Naira Firms Against Dollar, Slips Against Pounds

Naira Firms Against Dollar, Slips Against Pounds

The Nigerian Naira strengthened against the US Dollar on Friday, 20 March 2026, supported by a significant recovery in the nation’s external buffers. In the Nigerian Foreign Exchange Market (NFEM), the currency opened at an average of N1,352.89 per dollar, a slight gain from the mid-week average of N1,357. This appreciation follows the Central Bank of Nigeria’s (CBN) announcement that gross external reserves have stabilised at $50.03 billion. Higher oil receipts, with Brent crude trading above $100, and a surge in diaspora remittances have provided the central bank with the ammunition needed to defend the local unit.

The gap between official and informal exchange rates has narrowed to under 5%, a target long pursued by the central bank. In the parallel market, Bureau De Change operators in Lagos and Kano quoted the dollar at N1,410 for buying and N1,415 for selling. CBN Governor Olayemi Cardoso recently noted that this convergence is a key indicator of successful exchange rate unification. The reduction in volatility has largely ended the speculative “panic buying” that plagued the market in previous years.

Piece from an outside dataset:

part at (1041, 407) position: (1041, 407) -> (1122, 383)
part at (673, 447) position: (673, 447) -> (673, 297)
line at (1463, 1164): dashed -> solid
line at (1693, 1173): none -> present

Domestic refining capacity is now acting as a primary shield for the currency. The Dangote Refinery has scaled its output to 700,000 barrels per day, sharply reducing the demand for foreign exchange previously spent on fuel imports. This structural change, combined with a tight Monetary Policy Rate (MPR) of 26.5%, has made the Naira more attractive to foreign portfolio investors. Additionally, headline inflation has cooled to 15.06%, helping to preserve the currency’s purchasing power and anchoring market expectations.

The British Pound showed a more tempered trajectory, cooling from a mid-week peak to an average of N1,813.10 in the official window. While the Naira has held its ground, the Pound remains globally resilient due to high interest rates set by the Bank of England. In the parallel market, the GBP continues to command a higher premium, selling for up to N1,895. Traders attribute this persistent demand to “invisible” transactions, such as United Kingdom tuition fees and medical tourism, which frequently bypass official channels.

Nigeria’s fiscal outlook for the second quarter of 2026 appears stable, provided oil prices remain elevated. The current reserve cushion has successfully prevented the Pound from crossing the N1,950 psychological barrier seen earlier in the year. High interest rates continue to draw in capital, though they also raise the cost of borrowing for domestic businesses. For now, the central bank’s orthodox approach seems to have bought the economy a period of rare calm.

As the trading week closes, market participants are looking toward the next Monetary Policy Committee briefing for signs of future intervention. The current stability is a reprieve for an economy that has spent years in the grip of currency devaluations. However, the reliance on high oil prices suggests the recovery remains vulnerable to global shocks. The central bank will need to maintain its discipline if this period of relative peace is to endure.